El siglo XVII sería el del rechazo definitivo a las llamadas “ciencias ocultas”, concepto por el cual se había terminado agrupando a la alquimia, la cábala y la astrología; pero, señala Hanegraaff, tal rechazo no provino de una argumentación sólida y racional en contra, sino de una imposición religiosa: el desprecio por todo lo relacionado con las denominadas tradiciones paganas con las que los humanistas habían manchado la pureza del cristianismo, a saber: caldea, persa y egipcia.
Fue así, a priori, que se las excluyó de cualquier debate serio en el ámbito académico. A partir del siglo XVIII, contra las denostadas ciencias de lo oculto se impuso una “ciencia real” acorde a las nuevas formas de erudición.
Dice Hanegraaff que lo ocurrido entonces podría ser comparado con la división de las dos culturas que señalara en el siglo XX C. P. Snow: una de carácter humanista, vinculada a un conocimiento heredado y sustentado en la capacidad hermenéutica de sus intérpretes, y otra preocupada exclusivamente por el estudio experimental de la naturaleza.

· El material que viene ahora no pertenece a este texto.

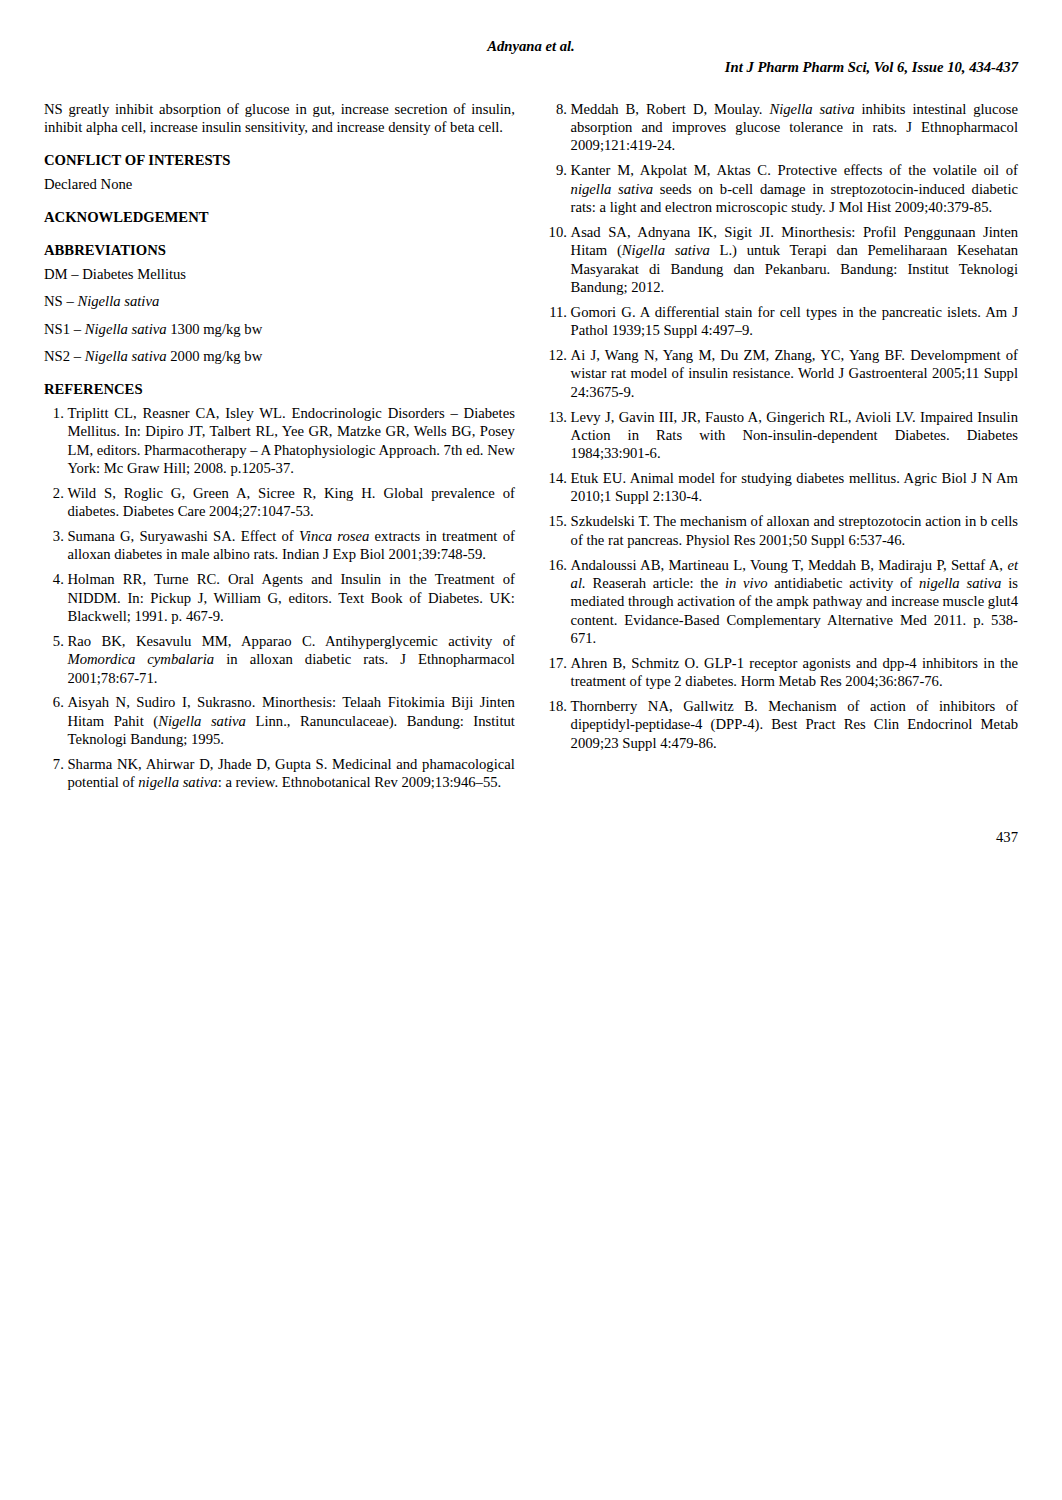Adnyana et al.
Int J Pharm Pharm Sci, Vol 6, Issue 10, 434-437
NS greatly inhibit absorption of glucose in gut, increase secretion of insulin, inhibit alpha cell, increase insulin sensitivity, and increase density of beta cell.
Conflict of Interests
Declared None
Acknowledgement
Abbreviations
DM – Diabetes Mellitus
NS – Nigella sativa
NS1 – Nigella sativa 1300 mg/kg bw
NS2 – Nigella sativa 2000 mg/kg bw
References
Triplitt CL, Reasner CA, Isley WL. Endocrinologic Disorders – Diabetes Mellitus. In: Dipiro JT, Talbert RL, Yee GR, Matzke GR, Wells BG, Posey LM, editors. Pharmacotherapy – A Phatophysiologic Approach. 7th ed. New York: Mc Graw Hill; 2008. p.1205-37.
Wild S, Roglic G, Green A, Sicree R, King H. Global prevalence of diabetes. Diabetes Care 2004;27:1047-53.
Sumana G, Suryawashi SA. Effect of Vinca rosea extracts in treatment of alloxan diabetes in male albino rats. Indian J Exp Biol 2001;39:748-59.
Holman RR, Turne RC. Oral Agents and Insulin in the Treatment of NIDDM. In: Pickup J, William G, editors. Text Book of Diabetes. UK: Blackwell; 1991. p. 467-9.
Rao BK, Kesavulu MM, Apparao C. Antihyperglycemic activity of Momordica cymbalaria in alloxan diabetic rats. J Ethnopharmacol 2001;78:67-71.
Aisyah N, Sudiro I, Sukrasno. Minorthesis: Telaah Fitokimia Biji Jinten Hitam Pahit (Nigella sativa Linn., Ranunculaceae). Bandung: Institut Teknologi Bandung; 1995.
Sharma NK, Ahirwar D, Jhade D, Gupta S. Medicinal and phamacological potential of nigella sativa: a review. Ethnobotanical Rev 2009;13:946–55.
Meddah B, Robert D, Moulay. Nigella sativa inhibits intestinal glucose absorption and improves glucose tolerance in rats. J Ethnopharmacol 2009;121:419-24.
Kanter M, Akpolat M, Aktas C. Protective effects of the volatile oil of nigella sativa seeds on b-cell damage in streptozotocin-induced diabetic rats: a light and electron microscopic study. J Mol Hist 2009;40:379-85.
Asad SA, Adnyana IK, Sigit JI. Minorthesis: Profil Penggunaan Jinten Hitam (Nigella sativa L.) untuk Terapi dan Pemeliharaan Kesehatan Masyarakat di Bandung dan Pekanbaru. Bandung: Institut Teknologi Bandung; 2012.
Gomori G. A differential stain for cell types in the pancreatic islets. Am J Pathol 1939;15 Suppl 4:497–9.
Ai J, Wang N, Yang M, Du ZM, Zhang, YC, Yang BF. Develompment of wistar rat model of insulin resistance. World J Gastroenteral 2005;11 Suppl 24:3675-9.
Levy J, Gavin III, JR, Fausto A, Gingerich RL, Avioli LV. Impaired Insulin Action in Rats with Non-insulin-dependent Diabetes. Diabetes 1984;33:901-6.
Etuk EU. Animal model for studying diabetes mellitus. Agric Biol J N Am 2010;1 Suppl 2:130-4.
Szkudelski T. The mechanism of alloxan and streptozotocin action in b cells of the rat pancreas. Physiol Res 2001;50 Suppl 6:537-46.
Andaloussi AB, Martineau L, Voung T, Meddah B, Madiraju P, Settaf A, et al. Reaserah article: the in vivo antidiabetic activity of nigella sativa is mediated through activation of the ampk pathway and increase muscle glut4 content. Evidance-Based Complementary Alternative Med 2011. p. 538-671.
Ahren B, Schmitz O. GLP-1 receptor agonists and dpp-4 inhibitors in the treatment of type 2 diabetes. Horm Metab Res 2004;36:867-76.
Thornberry NA, Gallwitz B. Mechanism of action of inhibitors of dipeptidyl-peptidase-4 (DPP-4). Best Pract Res Clin Endocrinol Metab 2009;23 Suppl 4:479-86.
437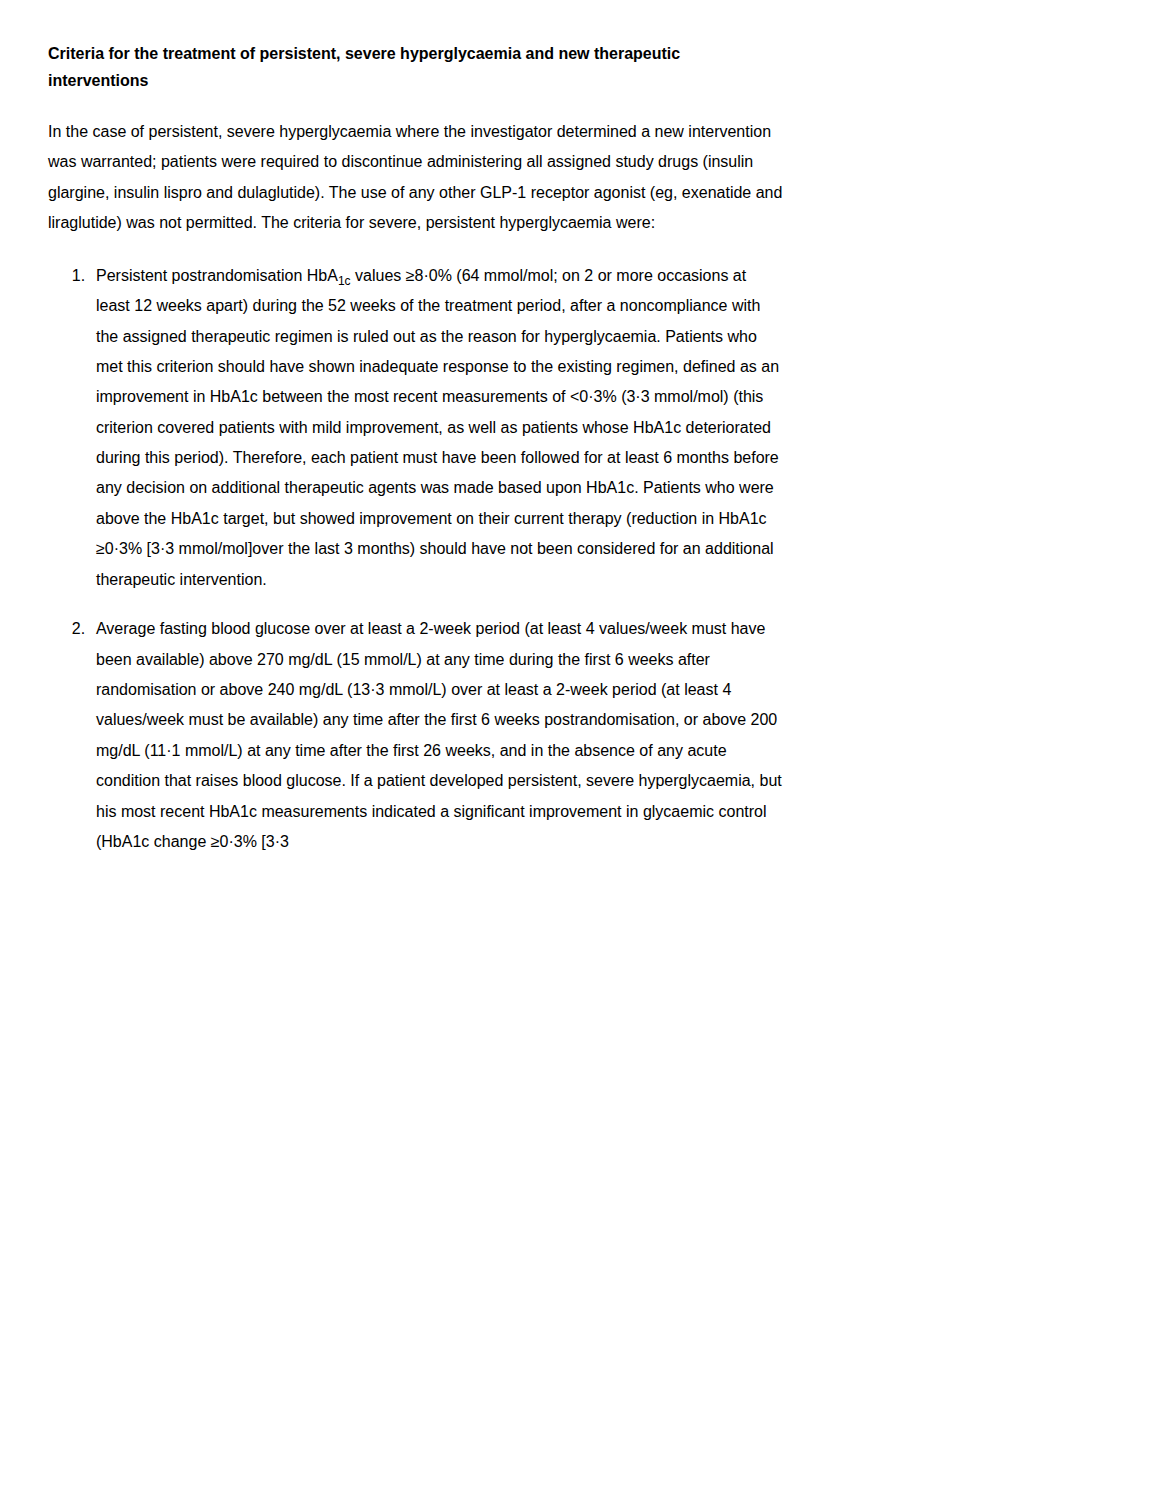Criteria for the treatment of persistent, severe hyperglycaemia and new therapeutic interventions
In the case of persistent, severe hyperglycaemia where the investigator determined a new intervention was warranted; patients were required to discontinue administering all assigned study drugs (insulin glargine, insulin lispro and dulaglutide). The use of any other GLP-1 receptor agonist (eg, exenatide and liraglutide) was not permitted. The criteria for severe, persistent hyperglycaemia were:
Persistent postrandomisation HbA1c values ≥8·0% (64 mmol/mol; on 2 or more occasions at least 12 weeks apart) during the 52 weeks of the treatment period, after a noncompliance with the assigned therapeutic regimen is ruled out as the reason for hyperglycaemia. Patients who met this criterion should have shown inadequate response to the existing regimen, defined as an improvement in HbA1c between the most recent measurements of <0·3% (3·3 mmol/mol) (this criterion covered patients with mild improvement, as well as patients whose HbA1c deteriorated during this period). Therefore, each patient must have been followed for at least 6 months before any decision on additional therapeutic agents was made based upon HbA1c. Patients who were above the HbA1c target, but showed improvement on their current therapy (reduction in HbA1c ≥0·3% [3·3 mmol/mol]over the last 3 months) should have not been considered for an additional therapeutic intervention.
Average fasting blood glucose over at least a 2-week period (at least 4 values/week must have been available) above 270 mg/dL (15 mmol/L) at any time during the first 6 weeks after randomisation or above 240 mg/dL (13·3 mmol/L) over at least a 2-week period (at least 4 values/week must be available) any time after the first 6 weeks postrandomisation, or above 200 mg/dL (11·1 mmol/L) at any time after the first 26 weeks, and in the absence of any acute condition that raises blood glucose. If a patient developed persistent, severe hyperglycaemia, but his most recent HbA1c measurements indicated a significant improvement in glycaemic control (HbA1c change ≥0·3% [3·3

La exclusión de lo académico fue la perdición para la primera, pues convirtió tales ciencias ocultas en pasto de mediocres e ignorantes, básicamente. Los símbolos necesarios para una correcta interpretación se fueron perdiendo, limitados a grupos cada vez más reducidos y marginados, mientras que lo poco que salía a la superficie era rápidamente contaminado por la superstición y la improvisación creativa de los oportunistas de turno.
En definitiva, concluye Hanegraaff, el desprecio y el declive de las tradiciones herméticas no respondieron a que se probara en ellas un pensamiento irracional y supersticioso, sino a que estaban vinculadas con un paganismo que era necesario extirpar en favor del cristianismo.
El éxito de esta labor estuvo en incluir todo aquello que no fuese ciencia empírica en un mismo saco denominado “ciencia oculta”, independientemente de sus razones e intenciones hermenéuticas. Es así como la alquimia, por ejemplo, quedó inscrita en la misma categoría que la brujería. Bastaba una asociación “pagana”, que incluía la herencia neoplatónica, para que cualquier conocimiento quedara desacreditado.
Cabe recordar, en este sentido, que los entonces llamados filósofos naturales, como Isaac Newton, dedicaron su vida a la alquimia y a la astrología, conocedores de sus símbolos y capaces de discriminar el grano de la paja.
Simbolismo también reconocido por los líderes revolucionarios sublevados contra Iglesia y monarquía, pues no fue gratuita la oficialización de los cultos de la diosa Razón y el Ser Supremo en la Francia postrevolucionaria, donde hubo gran debilidad por la imaginería egipcia.
Pero esas son historias para cualquier otra ocasión.